Jim Shooter : l’enfant obsédé par les comics qui a changé l’avenir de Marvel

Il est l’un des noms les plus controversés et les plus reconnaissables dans un secteur où règnent les conflits et les egos Jim Shooter n’échappe à aucun de ces contextes. Il est même un élément essentiel de plusieurs affrontements, alors qu’il a été l’une des figures qui ont revitalisé le secteur de la bande dessinée pendant les années 80, avec des changements et des paris qui, quelque temps plus tard, ont encore des répercussions sur des récits comme celui de la Marvel Cinematic Universe. C’est un homme obsédé par ce style d’édition qui deviendra plus tard une figure clé dans les deux projets de la Commission européenne Marvel dans le cas de DC.

Sa relation avec les bandes dessinées a commencé lorsqu’il était enfant. En raison d’une opération, il a dû passer plus de temps que prévu au lit entre l’âge de 12 et 13 ans. À cette époque, il lisait autant de bandes dessinées qu’il pouvait. Et il y a une image qui est associée à sa figure. Il s’agit d’un garçon assis sur le sol avec des tours de bandes dessinées plus grandes que lui. Toutes ces informations ont été traitées de manière à ce qu’il les utilise pour composer ses propres histoires. A 13 ans, il a vendu sa première histoire à DC, Adventure Comics N° 346, publié en juillet 1966.

C’est ainsi qu’a commencé une relation de travail qui l’a conduit sur différents chemins et controverses chez les deux éditeurs les plus importants du genre, DC et Marvel. On lui attribue le mérite d’avoir changé leur image, en créant une bande dessinée clé pour les fans avides d’une histoire « événement » ou d’une croisée ainsi que d’autres tensions qui composent un personnage aux nuances diverses et à l’influence évidente sur le secteur.

Ses origines à DC

Ce premier versement de Jim Shooter à DC était composé à la fois de textes et de dessins. Il a été engagé par Mort Weisinger. À ce sujet, Shooter a commenté des années plus tard qu’ils « devaient penser que j’étais un étudiant avec un quelconque diplôme universitaire », et non que j’étais un enfant.

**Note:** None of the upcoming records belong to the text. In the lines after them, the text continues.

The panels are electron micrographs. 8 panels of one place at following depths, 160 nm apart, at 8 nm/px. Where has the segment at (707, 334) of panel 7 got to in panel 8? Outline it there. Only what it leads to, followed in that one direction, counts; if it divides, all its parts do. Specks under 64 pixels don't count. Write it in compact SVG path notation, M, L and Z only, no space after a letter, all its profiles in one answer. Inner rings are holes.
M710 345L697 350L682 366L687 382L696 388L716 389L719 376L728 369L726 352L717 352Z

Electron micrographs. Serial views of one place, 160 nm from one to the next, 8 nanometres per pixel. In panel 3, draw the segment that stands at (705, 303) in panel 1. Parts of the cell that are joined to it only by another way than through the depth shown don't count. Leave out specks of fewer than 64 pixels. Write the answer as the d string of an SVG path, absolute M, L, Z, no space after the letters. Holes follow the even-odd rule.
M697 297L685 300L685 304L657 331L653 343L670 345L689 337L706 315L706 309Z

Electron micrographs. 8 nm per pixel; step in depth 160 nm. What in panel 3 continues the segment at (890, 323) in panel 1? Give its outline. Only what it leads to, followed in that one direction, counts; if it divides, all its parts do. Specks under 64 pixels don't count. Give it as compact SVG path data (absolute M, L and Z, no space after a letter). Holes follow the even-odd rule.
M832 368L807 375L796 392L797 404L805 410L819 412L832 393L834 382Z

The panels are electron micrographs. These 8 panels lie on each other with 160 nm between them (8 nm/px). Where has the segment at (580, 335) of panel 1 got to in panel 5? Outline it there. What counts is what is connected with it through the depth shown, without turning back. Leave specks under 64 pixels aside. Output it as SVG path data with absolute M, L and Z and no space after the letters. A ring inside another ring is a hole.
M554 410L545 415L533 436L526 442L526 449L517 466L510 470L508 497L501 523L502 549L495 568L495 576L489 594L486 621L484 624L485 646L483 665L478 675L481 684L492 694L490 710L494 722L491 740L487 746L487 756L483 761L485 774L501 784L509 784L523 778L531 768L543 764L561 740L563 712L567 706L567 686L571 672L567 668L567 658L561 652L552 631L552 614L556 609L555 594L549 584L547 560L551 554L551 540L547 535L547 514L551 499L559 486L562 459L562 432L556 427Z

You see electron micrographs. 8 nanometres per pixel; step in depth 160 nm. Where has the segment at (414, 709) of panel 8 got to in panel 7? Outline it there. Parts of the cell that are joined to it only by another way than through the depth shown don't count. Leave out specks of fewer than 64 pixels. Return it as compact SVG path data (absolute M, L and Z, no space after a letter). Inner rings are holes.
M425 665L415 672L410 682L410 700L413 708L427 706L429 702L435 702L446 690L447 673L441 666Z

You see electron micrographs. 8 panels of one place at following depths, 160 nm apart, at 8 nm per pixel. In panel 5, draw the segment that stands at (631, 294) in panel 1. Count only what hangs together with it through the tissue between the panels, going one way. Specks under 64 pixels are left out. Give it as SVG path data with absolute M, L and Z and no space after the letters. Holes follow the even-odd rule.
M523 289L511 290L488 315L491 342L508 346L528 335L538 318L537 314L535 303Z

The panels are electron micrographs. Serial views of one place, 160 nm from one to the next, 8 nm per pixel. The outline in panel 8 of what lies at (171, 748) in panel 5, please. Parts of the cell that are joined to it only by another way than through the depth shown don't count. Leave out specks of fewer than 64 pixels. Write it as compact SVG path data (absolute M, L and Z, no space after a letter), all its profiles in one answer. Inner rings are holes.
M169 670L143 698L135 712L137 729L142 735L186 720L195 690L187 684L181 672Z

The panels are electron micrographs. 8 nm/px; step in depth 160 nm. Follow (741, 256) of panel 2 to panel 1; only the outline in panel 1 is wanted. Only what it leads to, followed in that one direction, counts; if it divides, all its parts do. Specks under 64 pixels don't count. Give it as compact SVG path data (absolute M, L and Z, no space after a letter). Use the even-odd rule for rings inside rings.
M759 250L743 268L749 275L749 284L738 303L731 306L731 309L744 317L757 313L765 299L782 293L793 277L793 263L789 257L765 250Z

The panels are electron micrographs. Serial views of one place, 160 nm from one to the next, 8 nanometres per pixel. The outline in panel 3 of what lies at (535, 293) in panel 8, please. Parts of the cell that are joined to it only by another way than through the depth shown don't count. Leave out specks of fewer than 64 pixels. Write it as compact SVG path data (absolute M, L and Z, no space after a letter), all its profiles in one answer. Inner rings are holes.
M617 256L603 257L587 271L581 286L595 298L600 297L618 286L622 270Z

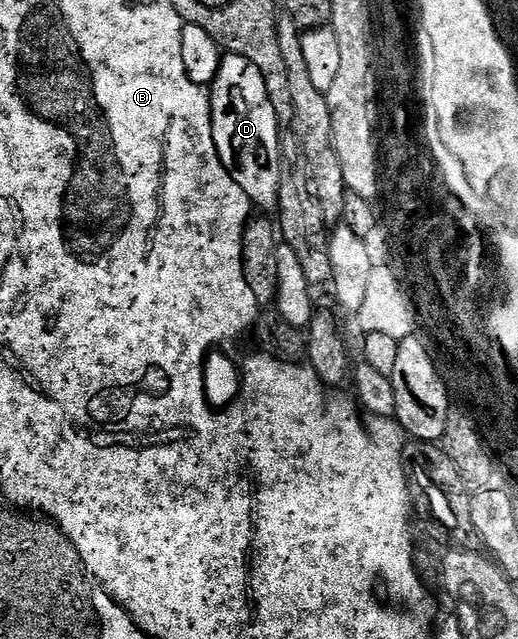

Shooter a continué à collaborer avec DC, en livrant du contenu lié à la série Légion des Super-Héros et des personnages comme Karete Kid et Ferro Lad, entre autres. Le premier titre peut être compris comme le premier précurseur de l’auteur en termes de composition d’œuvres dans lesquelles différents super-héros sont impliqués. L’un des aspects qui attirent l’attention dans son travail est sa facilité à dessiner.

Dans un secteur où il y a souvent des paires complémentaires, où une personne écrit et l’autre fait l’art, ce type offrait à DC les deux facettes. Il commençait par les dessins et ajoutait ensuite les dialogues. Cette méthode, au fil du temps, a évolué et s’est transformée en scripts plus formels. De plus, la prolifération avec laquelle il s’est produit a suscité la curiosité de ses collègues et d’autres écrivains, dont certains ont eu des idées de lui pour leurs propres projets. Jim Shooter a continué à faire le Légion des Super-Héros et d’attirer l’attention des supérieurs.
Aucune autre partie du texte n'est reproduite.